**RAW DATA:**
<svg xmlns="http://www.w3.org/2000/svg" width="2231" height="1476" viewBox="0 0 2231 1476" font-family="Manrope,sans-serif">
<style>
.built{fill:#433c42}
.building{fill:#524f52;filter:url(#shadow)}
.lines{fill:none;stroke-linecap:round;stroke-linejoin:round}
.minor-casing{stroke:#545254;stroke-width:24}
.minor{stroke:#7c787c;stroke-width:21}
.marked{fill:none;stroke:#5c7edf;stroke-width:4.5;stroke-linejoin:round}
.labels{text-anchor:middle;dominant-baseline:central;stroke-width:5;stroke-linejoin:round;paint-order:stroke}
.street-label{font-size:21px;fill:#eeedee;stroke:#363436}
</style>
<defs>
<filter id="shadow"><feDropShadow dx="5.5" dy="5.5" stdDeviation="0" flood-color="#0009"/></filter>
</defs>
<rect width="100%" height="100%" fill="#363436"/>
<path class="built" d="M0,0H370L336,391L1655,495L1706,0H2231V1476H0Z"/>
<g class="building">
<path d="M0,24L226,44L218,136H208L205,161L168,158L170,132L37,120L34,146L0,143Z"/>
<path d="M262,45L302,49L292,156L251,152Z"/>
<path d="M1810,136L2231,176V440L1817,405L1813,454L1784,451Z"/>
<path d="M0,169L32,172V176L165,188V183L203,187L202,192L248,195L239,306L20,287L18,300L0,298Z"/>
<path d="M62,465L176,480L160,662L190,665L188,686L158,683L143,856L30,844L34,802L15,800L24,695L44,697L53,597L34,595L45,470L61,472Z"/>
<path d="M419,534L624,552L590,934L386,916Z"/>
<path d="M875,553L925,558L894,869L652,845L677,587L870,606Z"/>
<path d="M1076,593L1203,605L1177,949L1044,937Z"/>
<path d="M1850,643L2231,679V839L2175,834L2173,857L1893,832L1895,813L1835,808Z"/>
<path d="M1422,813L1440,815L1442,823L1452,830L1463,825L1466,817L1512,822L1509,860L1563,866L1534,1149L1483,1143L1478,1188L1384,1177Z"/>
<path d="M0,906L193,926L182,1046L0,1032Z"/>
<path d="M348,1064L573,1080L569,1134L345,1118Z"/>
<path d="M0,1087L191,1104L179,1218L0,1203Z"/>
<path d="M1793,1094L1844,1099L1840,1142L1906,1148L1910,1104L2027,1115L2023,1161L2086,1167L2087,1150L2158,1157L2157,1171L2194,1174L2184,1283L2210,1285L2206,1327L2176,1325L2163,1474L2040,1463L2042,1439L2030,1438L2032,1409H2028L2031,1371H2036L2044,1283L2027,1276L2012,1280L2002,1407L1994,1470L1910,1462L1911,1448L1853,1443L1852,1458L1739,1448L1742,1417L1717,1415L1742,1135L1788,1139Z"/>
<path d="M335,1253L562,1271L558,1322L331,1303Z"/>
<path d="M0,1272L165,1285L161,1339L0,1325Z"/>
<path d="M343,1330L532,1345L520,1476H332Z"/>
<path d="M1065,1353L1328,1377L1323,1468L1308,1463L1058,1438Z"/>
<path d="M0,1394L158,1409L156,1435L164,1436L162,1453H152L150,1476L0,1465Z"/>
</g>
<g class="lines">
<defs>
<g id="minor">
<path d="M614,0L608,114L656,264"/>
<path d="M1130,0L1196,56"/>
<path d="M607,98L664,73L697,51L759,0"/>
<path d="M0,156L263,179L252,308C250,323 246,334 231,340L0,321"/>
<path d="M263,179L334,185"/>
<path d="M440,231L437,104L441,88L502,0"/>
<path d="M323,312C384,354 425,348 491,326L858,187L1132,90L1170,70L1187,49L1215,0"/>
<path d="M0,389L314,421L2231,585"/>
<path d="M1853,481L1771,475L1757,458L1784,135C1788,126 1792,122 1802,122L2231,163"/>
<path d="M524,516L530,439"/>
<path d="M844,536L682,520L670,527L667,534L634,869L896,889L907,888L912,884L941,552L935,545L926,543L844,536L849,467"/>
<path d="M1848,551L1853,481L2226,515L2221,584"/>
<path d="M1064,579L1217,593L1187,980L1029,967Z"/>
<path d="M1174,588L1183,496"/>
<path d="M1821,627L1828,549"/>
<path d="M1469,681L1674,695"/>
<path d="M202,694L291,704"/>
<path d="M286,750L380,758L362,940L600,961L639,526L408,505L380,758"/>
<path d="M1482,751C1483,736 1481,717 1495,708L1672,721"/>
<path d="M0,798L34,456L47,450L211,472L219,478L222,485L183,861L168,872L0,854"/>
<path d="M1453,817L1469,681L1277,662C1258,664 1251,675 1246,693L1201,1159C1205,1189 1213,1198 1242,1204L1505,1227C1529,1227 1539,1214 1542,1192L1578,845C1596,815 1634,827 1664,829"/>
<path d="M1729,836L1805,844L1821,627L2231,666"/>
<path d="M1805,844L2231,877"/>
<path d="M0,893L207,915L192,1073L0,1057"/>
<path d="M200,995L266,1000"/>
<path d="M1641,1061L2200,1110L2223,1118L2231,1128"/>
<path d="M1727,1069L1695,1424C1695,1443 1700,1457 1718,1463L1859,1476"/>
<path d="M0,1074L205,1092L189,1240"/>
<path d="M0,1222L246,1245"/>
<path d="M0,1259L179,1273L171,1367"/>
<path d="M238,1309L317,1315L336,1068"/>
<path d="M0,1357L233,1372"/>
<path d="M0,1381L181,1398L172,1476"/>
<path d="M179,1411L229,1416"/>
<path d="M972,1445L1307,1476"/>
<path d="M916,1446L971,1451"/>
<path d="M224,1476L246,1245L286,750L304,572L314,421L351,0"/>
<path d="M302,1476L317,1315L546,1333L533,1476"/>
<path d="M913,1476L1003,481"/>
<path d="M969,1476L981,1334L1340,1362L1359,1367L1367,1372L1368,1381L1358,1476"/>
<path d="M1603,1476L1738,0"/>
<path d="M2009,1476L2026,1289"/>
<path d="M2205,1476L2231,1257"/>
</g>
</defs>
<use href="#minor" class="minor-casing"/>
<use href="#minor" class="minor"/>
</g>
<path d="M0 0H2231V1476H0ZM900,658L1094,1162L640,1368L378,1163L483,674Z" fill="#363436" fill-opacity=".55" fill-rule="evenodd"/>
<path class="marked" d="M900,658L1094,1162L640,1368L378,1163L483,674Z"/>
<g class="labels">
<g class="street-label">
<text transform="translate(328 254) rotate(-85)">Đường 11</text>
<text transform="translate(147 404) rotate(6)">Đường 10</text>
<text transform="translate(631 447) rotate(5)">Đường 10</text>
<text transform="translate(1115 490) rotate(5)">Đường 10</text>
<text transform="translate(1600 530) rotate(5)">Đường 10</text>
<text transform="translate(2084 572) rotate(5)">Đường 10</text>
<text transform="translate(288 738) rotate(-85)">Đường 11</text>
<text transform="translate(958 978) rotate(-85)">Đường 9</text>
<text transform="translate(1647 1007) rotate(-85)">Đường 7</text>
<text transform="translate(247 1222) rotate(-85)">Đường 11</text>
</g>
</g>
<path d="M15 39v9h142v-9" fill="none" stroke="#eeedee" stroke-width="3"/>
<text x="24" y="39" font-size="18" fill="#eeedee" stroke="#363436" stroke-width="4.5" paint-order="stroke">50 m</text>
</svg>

**ABOUT THIS TASK:** Across the records, how many lines carry the word "height"? The answer should be a number alone.

**RESULT FOR THIS TASK:** 2